=== MATERIAL PROVIDED ===

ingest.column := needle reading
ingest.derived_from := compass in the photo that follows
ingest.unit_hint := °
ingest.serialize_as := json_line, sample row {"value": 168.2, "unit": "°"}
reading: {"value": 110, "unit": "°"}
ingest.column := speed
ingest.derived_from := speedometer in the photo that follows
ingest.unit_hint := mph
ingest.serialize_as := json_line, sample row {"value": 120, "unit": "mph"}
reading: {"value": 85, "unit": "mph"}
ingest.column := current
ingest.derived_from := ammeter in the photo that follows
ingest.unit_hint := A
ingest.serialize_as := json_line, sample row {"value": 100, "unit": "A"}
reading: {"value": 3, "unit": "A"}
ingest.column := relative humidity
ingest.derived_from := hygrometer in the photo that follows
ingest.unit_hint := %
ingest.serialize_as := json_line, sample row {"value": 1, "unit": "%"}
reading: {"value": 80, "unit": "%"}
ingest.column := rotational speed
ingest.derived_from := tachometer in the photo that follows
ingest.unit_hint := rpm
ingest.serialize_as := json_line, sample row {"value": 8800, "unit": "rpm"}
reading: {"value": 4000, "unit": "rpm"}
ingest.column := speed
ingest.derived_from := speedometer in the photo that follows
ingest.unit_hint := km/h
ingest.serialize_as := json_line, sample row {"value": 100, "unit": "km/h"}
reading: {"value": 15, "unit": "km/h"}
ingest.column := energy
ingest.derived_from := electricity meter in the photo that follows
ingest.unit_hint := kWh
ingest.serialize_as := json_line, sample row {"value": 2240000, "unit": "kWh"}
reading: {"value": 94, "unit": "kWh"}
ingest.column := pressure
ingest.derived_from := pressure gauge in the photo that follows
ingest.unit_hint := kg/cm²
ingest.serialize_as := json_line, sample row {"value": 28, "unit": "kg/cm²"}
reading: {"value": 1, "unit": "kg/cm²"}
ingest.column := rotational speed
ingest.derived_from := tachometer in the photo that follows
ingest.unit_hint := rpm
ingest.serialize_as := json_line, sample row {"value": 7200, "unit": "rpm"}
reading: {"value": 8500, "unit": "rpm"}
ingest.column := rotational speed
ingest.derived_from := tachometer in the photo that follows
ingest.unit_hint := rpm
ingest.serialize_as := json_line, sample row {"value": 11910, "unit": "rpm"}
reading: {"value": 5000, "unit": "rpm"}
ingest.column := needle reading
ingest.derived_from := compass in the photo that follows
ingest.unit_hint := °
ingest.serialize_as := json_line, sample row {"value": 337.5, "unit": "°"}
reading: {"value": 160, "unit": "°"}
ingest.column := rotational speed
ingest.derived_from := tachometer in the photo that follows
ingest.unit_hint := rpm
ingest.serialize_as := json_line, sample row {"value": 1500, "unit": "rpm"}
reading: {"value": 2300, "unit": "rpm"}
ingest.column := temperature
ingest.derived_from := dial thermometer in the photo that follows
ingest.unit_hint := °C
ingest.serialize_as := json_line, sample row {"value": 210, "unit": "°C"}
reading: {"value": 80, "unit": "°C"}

===

Present every line of the entries above as a numbered list, skipping any blank lines.

ANSWER SECTION =>
1. ingest.column := needle reading
2. ingest.derived_from := compass in the photo that follows
3. ingest.unit_hint := °
4. ingest.serialize_as := json_line, sample row {"value": 168.2, "unit": "°"}
5. reading: {"value": 110, "unit": "°"}
6. ingest.column := speed
7. ingest.derived_from := speedometer in the photo that follows
8. ingest.unit_hint := mph
9. ingest.serialize_as := json_line, sample row {"value": 120, "unit": "mph"}
10. reading: {"value": 85, "unit": "mph"}
11. ingest.column := current
12. ingest.derived_from := ammeter in the photo that follows
13. ingest.unit_hint := A
14. ingest.serialize_as := json_line, sample row {"value": 100, "unit": "A"}
15. reading: {"value": 3, "unit": "A"}
16. ingest.column := relative humidity
17. ingest.derived_from := hygrometer in the photo that follows
18. ingest.unit_hint := %
19. ingest.serialize_as := json_line, sample row {"value": 1, "unit": "%"}
20. reading: {"value": 80, "unit": "%"}
21. ingest.column := rotational speed
22. ingest.derived_from := tachometer in the photo that follows
23. ingest.unit_hint := rpm
24. ingest.serialize_as := json_line, sample row {"value": 8800, "unit": "rpm"}
25. reading: {"value": 4000, "unit": "rpm"}
26. ingest.column := speed
27. ingest.derived_from := speedometer in the photo that follows
28. ingest.unit_hint := km/h
29. ingest.serialize_as := json_line, sample row {"value": 100, "unit": "km/h"}
30. reading: {"value": 15, "unit": "km/h"}
31. ingest.column := energy
32. ingest.derived_from := electricity meter in the photo that follows
33. ingest.unit_hint := kWh
34. ingest.serialize_as := json_line, sample row {"value": 2240000, "unit": "kWh"}
35. reading: {"value": 94, "unit": "kWh"}
36. ingest.column := pressure
37. ingest.derived_from := pressure gauge in the photo that follows
38. ingest.unit_hint := kg/cm²
39. ingest.serialize_as := json_line, sample row {"value": 28, "unit": "kg/cm²"}
40. reading: {"value": 1, "unit": "kg/cm²"}
41. ingest.column := rotational speed
42. ingest.derived_from := tachometer in the photo that follows
43. ingest.unit_hint := rpm
44. ingest.serialize_as := json_line, sample row {"value": 7200, "unit": "rpm"}
45. reading: {"value": 8500, "unit": "rpm"}
46. ingest.column := rotational speed
47. ingest.derived_from := tachometer in the photo that follows
48. ingest.unit_hint := rpm
49. ingest.serialize_as := json_line, sample row {"value": 11910, "unit": "rpm"}
50. reading: {"value": 5000, "unit": "rpm"}
51. ingest.column := needle reading
52. ingest.derived_from := compass in the photo that follows
53. ingest.unit_hint := °
54. ingest.serialize_as := json_line, sample row {"value": 337.5, "unit": "°"}
55. reading: {"value": 160, "unit": "°"}
56. ingest.column := rotational speed
57. ingest.derived_from := tachometer in the photo that follows
58. ingest.unit_hint := rpm
59. ingest.serialize_as := json_line, sample row {"value": 1500, "unit": "rpm"}
60. reading: {"value": 2300, "unit": "rpm"}
61. ingest.column := temperature
62. ingest.derived_from := dial thermometer in the photo that follows
63. ingest.unit_hint := °C
64. ingest.serialize_as := json_line, sample row {"value": 210, "unit": "°C"}
65. reading: {"value": 80, "unit": "°C"}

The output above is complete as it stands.